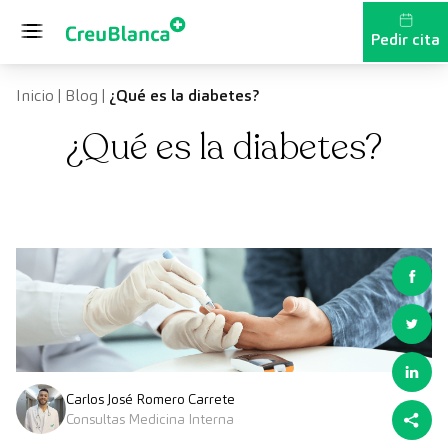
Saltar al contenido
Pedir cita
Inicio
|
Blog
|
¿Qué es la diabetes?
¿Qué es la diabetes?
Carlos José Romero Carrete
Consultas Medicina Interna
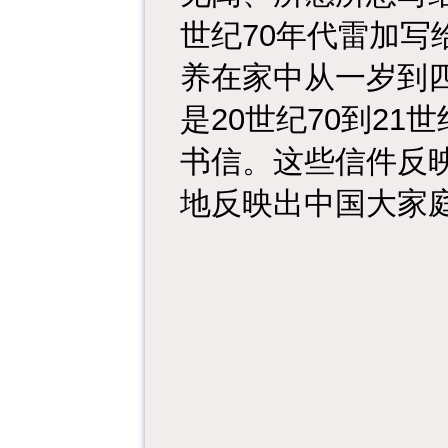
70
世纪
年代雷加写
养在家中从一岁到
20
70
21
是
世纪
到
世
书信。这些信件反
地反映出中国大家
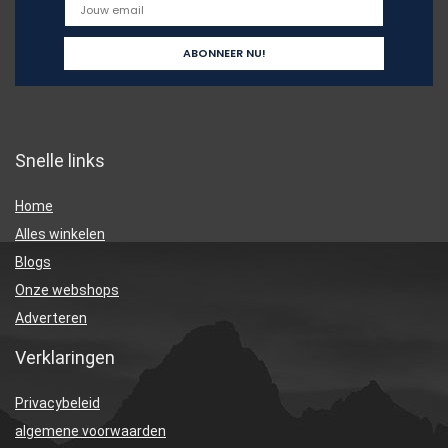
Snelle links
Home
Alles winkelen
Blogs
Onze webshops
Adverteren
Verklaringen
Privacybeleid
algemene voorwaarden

________________________

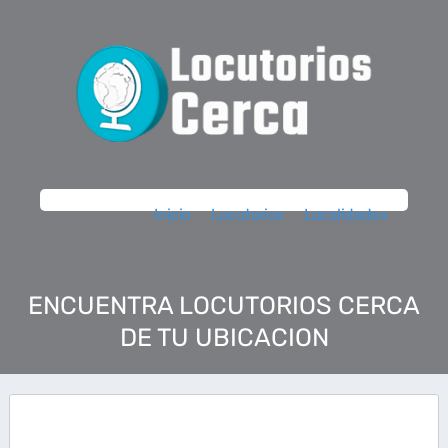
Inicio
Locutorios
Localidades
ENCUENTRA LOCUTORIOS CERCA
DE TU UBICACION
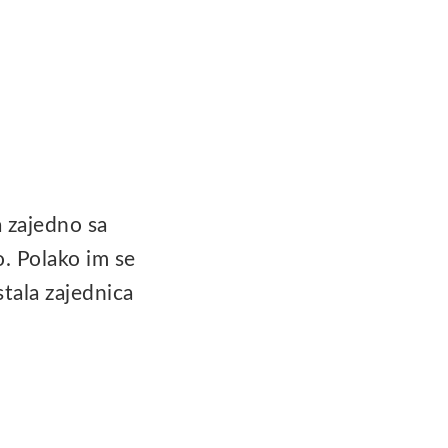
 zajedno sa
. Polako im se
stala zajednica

________________________

◆ **EXERCISE GOAL**
Your answer must be the exact lines from the records above, from the one containing "ENCUENTRA LOCUTORIOS CERCA" through the one containing "stala zajednica", both included, with every picture left out.

◆ **SOLUTION TO THIS TASK**
ENCUENTRA LOCUTORIOS CERCA
DE TU UBICACION
 zajedno sa
. Polako im se
stala zajednica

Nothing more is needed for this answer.